Sulphur — By Eric Swanson

Staff writer

ADA — Patrick Reynolds’ family owed its fame and fortune to tobacco.

But the grandson of tobacco magnate R.J. Reynolds changed his mind about the tobacco industry when he saw his father, R.J. Reynolds Jr., dying of cigarette-induced emphysema.

Patrick shared his family’s story, including his relatives’ deaths from smoking-related illnesses, with the audience Thursday night at East Central University.
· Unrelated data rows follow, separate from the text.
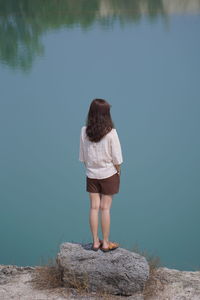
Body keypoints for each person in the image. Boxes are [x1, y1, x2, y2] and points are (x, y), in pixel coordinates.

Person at [79, 98, 123, 252]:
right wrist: (118, 171)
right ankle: (105, 243)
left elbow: (83, 158)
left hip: (91, 174)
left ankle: (95, 242)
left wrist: (92, 168)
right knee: (105, 209)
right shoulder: (111, 133)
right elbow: (117, 158)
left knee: (93, 207)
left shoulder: (84, 131)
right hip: (108, 174)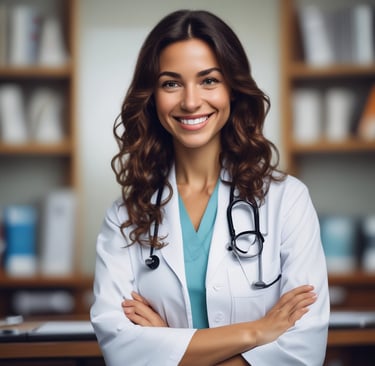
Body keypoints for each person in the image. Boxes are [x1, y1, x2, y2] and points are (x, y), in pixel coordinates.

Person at [90, 9, 329, 366]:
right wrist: (257, 331)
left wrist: (165, 345)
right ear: (152, 96)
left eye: (209, 80)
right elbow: (122, 351)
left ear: (233, 89)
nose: (190, 101)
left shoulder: (286, 200)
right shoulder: (125, 217)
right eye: (171, 83)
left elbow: (303, 349)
The Stomp Tobacco Outta Pontotoc County (STOP) Coalition hosted the event in conjunction with the Brandon Whitten Institute for Addiction and Recovery at ECU.

Patrick said his parents divorced when he was 3 years old, so he never really knew his father. But when Patrick was 9, he wrote R.J. Jr. a letter and asked to see him. Even though R.J. Jr. was sick, he agreed to a meeting.

When Patrick saw his father again, R.J. Jr. was lying on his back, gasping for breath and using an oxygen bottle. He was suffering from emphysema, but he told Patrick that he had asthma.

“Of course, he was smoking even then,” Patrick said. “And I said, ‘Got anything to do with your smoking?’ And he said, ‘I don’t think so.’

“There’s R.J. Jr., denying that he’s dying from the products which made our family rich and powerful.”

The memories of R.J. Jr.’s death prompted Patrick to join the anti-smoking movement. Then in 1986, he met U.S. Sen. Robert Packwood of Oregon during a tour of Washington, D.C.

Patrick said he asked Packwood why tobacco taxes were so low, and Packwood invited him to testify in front of a Senate subcommittee. Patrick did not want to testify at first, but he began studying the tobacco industry after returning to his home in Los Angeles.

“The more I learned, the more disturbed and angry I became,” he said.

The next step in Patrick’s transformation into an anti-smoking activist came when the American Lung Association told him that U.S. Rep. Henry Waxman was conducting hearings on the tobacco industry.

Patrick testified during the hearings, saying he supported a total ban on tobacco advertising. News organizations covered the hearings and turned Patrick into a celebrity.

Suddenly, Patrick was a leading advocate for the anti-smoking movement.